Later that night, the flight delays started again. Another six-hour wait. He texted back and forth, and called me from the airport lounge. I fell asleep at around 10pm. At 1am, I woke up and found he’s not home yet. I checked my phone in the other room (I’m building habit to not sleep with my phone around nowadays). “Just arrived”, he texted me at 00.09. I checked on Find My app, he’s on the highway, about 20 minutes away. 

He finally got home at almost 2am. He had only five hours to rest before driving two more hours to meet his lawyer in the morning. We hugged in the hallway, a long, tired hug. After changing clothes, he fell asleep holding my hands like we always do. Like it’s our silent promise to each other that no matter how hard the day gets, we will always come back to this. 

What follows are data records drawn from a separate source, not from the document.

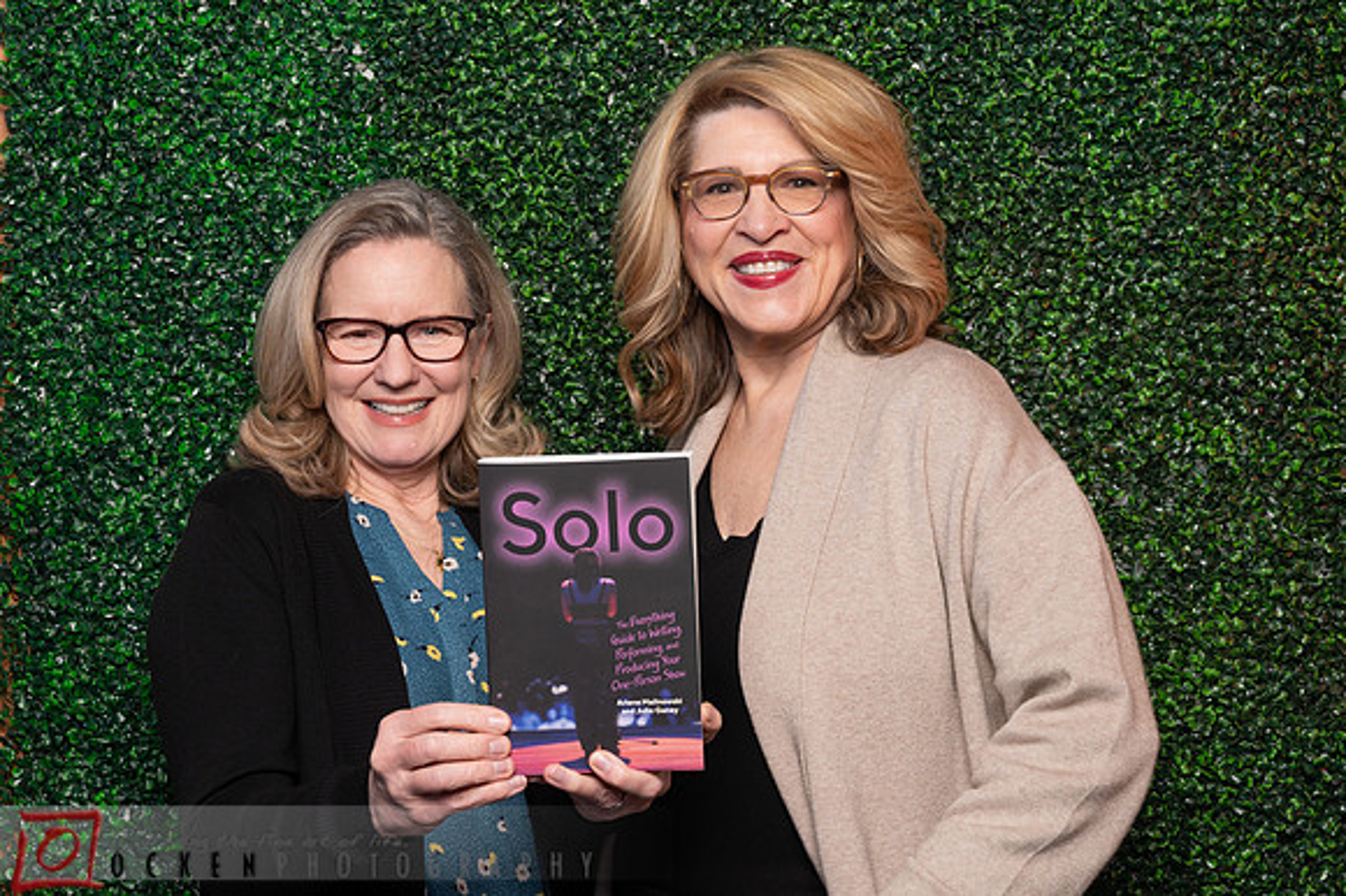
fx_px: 2581
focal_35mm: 69
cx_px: 546
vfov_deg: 19.7
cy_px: 455
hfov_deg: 29.2
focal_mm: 57
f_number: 8
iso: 400
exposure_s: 1/60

Just like the Bible says: “Each day has enough trouble of its own.” We don’t carry tomorrow’s weight today. We carry today’s. And then tomorrow, we rise and carry again. That’s how we keep going. Not by avoiding the burdens, but by meeting them one day at a time, one fight at a time.

So if you’re in the middle of your own quiet fight, I just want to remind you: you’re not alone. Maybe no one sees it, maybe they’ll never understand it. But you’re not weak for being tired. You’re not invisible just because the world doesn’t applaud what you do in silence.

Hold hands with someone who gets it. Have a rest when you can. Fight again tomorrow.